JP2012508421A5

JP2012508421A5 -

Info

Publication number: JP2012508421A5
Application number: JP2011535652A
Authority: JP
Filing date: 2009-11-04
Publication date: 2012-10-11

Claims

A method for providing a haptic effect to a user interface device simultaneously with a sound generated by an independently generated audio signal comprising:
Send the audio signal to the filtering circuit,
By altering the audio signal to produce a haptic drive signal by filtering a range of frequencies below a predetermined frequency,
Providing the tactile drive signal to a power source coupled to an electric field responsive polymer converter, wherein the power source activates the electric field responsive polymer converter and simultaneously with the sound generated by the audio signal; A method comprising causing the haptic effect.

The method of claim 1, wherein
A method further comprising driving the electric field responsive polymer converter to generate a sound effect using the filtered signal.

The method of claim 1, wherein
The method wherein the predetermined frequency includes an optimum frequency of the electric field responsive polymer actuator.

The method of claim 1, wherein
Changing the audio signal includes filtering a positive portion of the audio waveform of the audio signal to produce the haptic drive signal.

A method for providing a haptic effect to a user interface device simultaneously with a sound generated by an independently generated audio signal comprising:
Send the above audio signal to the trigger circuit,
Generate a tactile drive signal based on the characteristics of the audio signal,
Providing the tactile drive signal to a power source coupled to an electric field responsive polymer converter, wherein the power source activates the electric field responsive polymer converter, and the tactile output frequency of the electric field responsive polymer converter Causing the haptic effect by controlling the haptic effect.

Equipped with an electric field responsive polymer film,
The electric field responsive polymer film extends between the upper frame member and the lower frame member, and the central portion of the frame is opened to expose the central surface of the electric field responsive polymer film,
Also,
A first output member located on the central surface of the electric field responsive polymer film;
An inertial mass attached to the first output member, and the electric field responsive polymer film is displaced by applying a voltage difference between the first electrode and the second electrode of the electric field responsive polymer film. An inertial electric field responsive polymer converter characterized by moving the inertial mass.

The inertial electric field responsive polymer converter according to claim 6 ,
A second electric field responsive polymer film and a second output member;
The second electric field responsive polymer film is sandwiched between an upper second frame member and a lower second frame member, and a central portion of the second frame covers the second central surface of the electric field responsive polymer film.
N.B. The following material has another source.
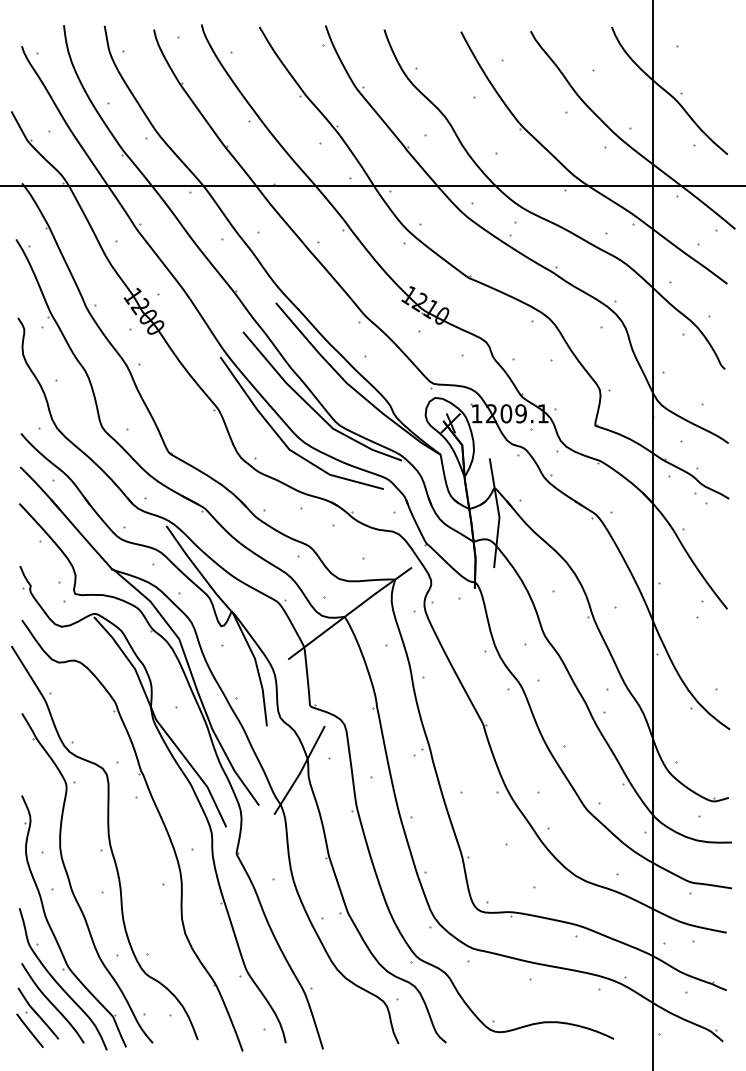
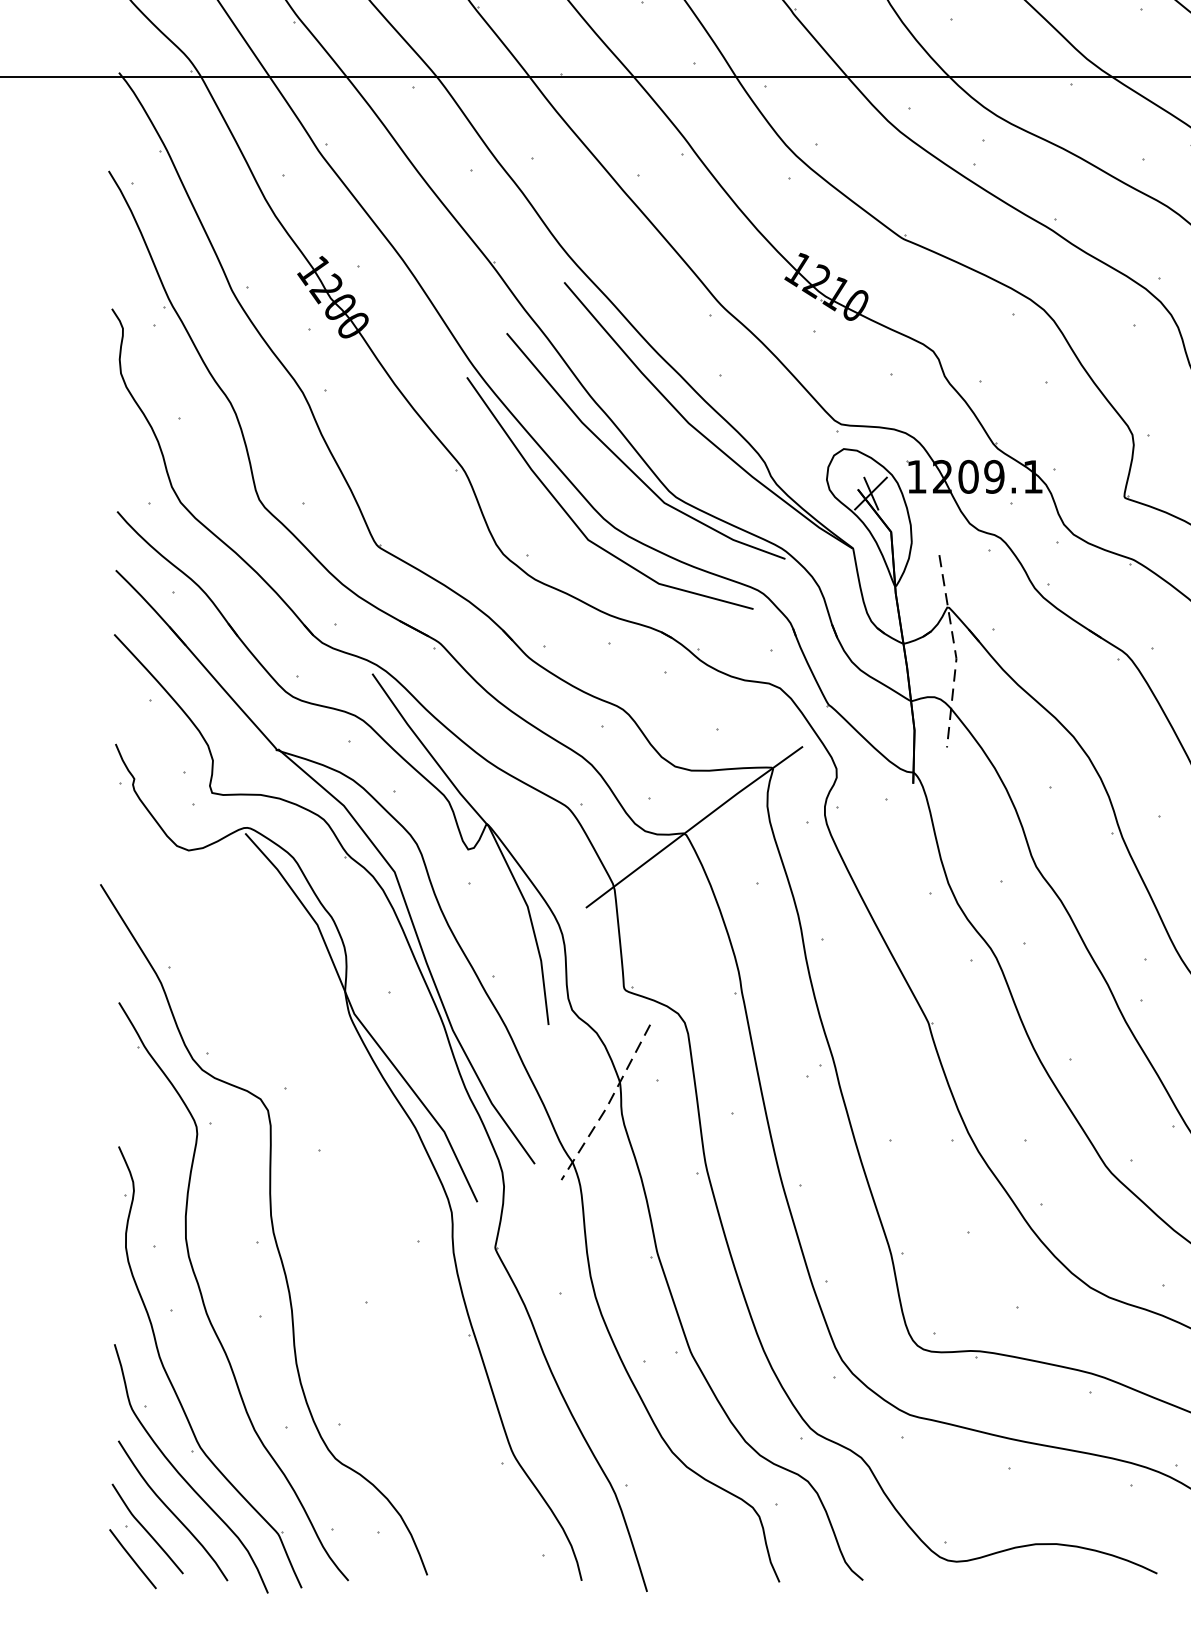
line: (498, 513) -> (954, 651), solid -> dashed
line: (300, 772) -> (607, 1106), solid -> dashed
part: (161, 821) -> (363, 1192), removed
Open to be exposed,
The second output member is located on the central surface of the electric field responsive polymer film, and the inertial mass is disposed between the first output member and the second output member. An inertial electric field responsive polymer converter.

The inertial electric field responsive polymer converter according to claim 6 ,
An inertial electric field responsive polymer converter, wherein the electric field responsive polymer is configured to be displaced on the surface of the electric field responsive polymer film.

The inertial electric field responsive polymer converter according to claim 6 ,
An inertial electric field responsive polymer converter, wherein the electric field responsive polymer is configured to be displaced in a direction perpendicular to a surface of the electric field responsive polymer film.

The inertial electric field responsive polymer converter according to claim 6 ,
An inertial electric field responsive polymer converter, wherein the electric field responsive polymer is spring-biased.

The inertial electric field responsive polymer converter according to claim 6 ,
The inertial electric field responsive polymer converter further comprises at least one housing assembly.

The inertial electric field responsive polymer converter according to claim 11 ,
An inertial electric field responsive polymer converter, wherein the housing assembly is configured to electrically insulate the inertial electric field responsive polymer converter.

The inertial electric field responsive polymer converter according to claim 11 ,
The inertial electric field responsive polymer characterized in that the housing assembly further comprises at least one mechanical stop to limit the operation of the inertial mass to prevent damage to the actuator cartridge resulting from excessive operation converter.

The inertial electric field responsive polymer converter according to claim 6 ,
The inertial mass includes a shaped surface for fitting a stop in the housing to limit the movement of the inertial mass to a distance between the shaped surface and the stop, resulting in an actuator resulting from excessive motion An inertial electric field responsive polymer converter characterized by preventing damage to a cartridge.

The inertial electric field responsive polymer converter according to claim 6 ,
An inertial electric field responsive polymer converter, wherein the housing assembly is part of a housing of a user interface device.